▸ The problem
Without altering anything, repeat each of the records.

Stored data:
# # # # # # #

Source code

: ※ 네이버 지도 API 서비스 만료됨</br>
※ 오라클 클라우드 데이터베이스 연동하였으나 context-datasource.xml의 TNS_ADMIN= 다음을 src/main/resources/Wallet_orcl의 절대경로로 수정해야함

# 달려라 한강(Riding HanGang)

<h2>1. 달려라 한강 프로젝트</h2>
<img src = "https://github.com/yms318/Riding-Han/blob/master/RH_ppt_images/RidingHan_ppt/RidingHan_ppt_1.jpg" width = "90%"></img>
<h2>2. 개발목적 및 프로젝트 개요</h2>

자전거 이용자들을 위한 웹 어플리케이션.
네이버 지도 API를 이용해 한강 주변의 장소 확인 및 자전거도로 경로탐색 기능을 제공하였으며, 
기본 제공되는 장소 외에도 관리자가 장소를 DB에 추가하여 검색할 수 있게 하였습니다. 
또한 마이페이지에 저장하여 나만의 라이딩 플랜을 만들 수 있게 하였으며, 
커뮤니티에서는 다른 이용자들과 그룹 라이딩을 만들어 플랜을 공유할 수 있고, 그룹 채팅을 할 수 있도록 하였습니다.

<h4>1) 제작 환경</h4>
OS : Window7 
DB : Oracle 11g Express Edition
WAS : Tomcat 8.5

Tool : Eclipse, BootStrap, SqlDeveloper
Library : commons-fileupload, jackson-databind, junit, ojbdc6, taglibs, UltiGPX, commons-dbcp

# # # # # # #

▸ Answer area
Source code

: ※ 네이버 지도 API 서비스 만료됨</br>
※ 오라클 클라우드 데이터베이스 연동하였으나 context-datasource.xml의 TNS_ADMIN= 다음을 src/main/resources/Wallet_orcl의 절대경로로 수정해야함

# 달려라 한강(Riding HanGang)

<h2>1. 달려라 한강 프로젝트</h2>
<img src = "https://github.com/yms318/Riding-Han/blob/master/RH_ppt_images/RidingHan_ppt/RidingHan_ppt_1.jpg" width = "90%"></img>
<h2>2. 개발목적 및 프로젝트 개요</h2>

자전거 이용자들을 위한 웹 어플리케이션.
네이버 지도 API를 이용해 한강 주변의 장소 확인 및 자전거도로 경로탐색 기능을 제공하였으며, 
기본 제공되는 장소 외에도 관리자가 장소를 DB에 추가하여 검색할 수 있게 하였습니다. 
또한 마이페이지에 저장하여 나만의 라이딩 플랜을 만들 수 있게 하였으며, 
커뮤니티에서는 다른 이용자들과 그룹 라이딩을 만들어 플랜을 공유할 수 있고, 그룹 채팅을 할 수 있도록 하였습니다.

<h4>1) 제작 환경</h4>
OS : Window7 
DB : Oracle 11g Express Edition
WAS : Tomcat 8.5

Tool : Eclipse, BootStrap, SqlDeveloper
Library : commons-fileupload, jackson-databind, junit, ojbdc6, taglibs, UltiGPX, commons-dbcp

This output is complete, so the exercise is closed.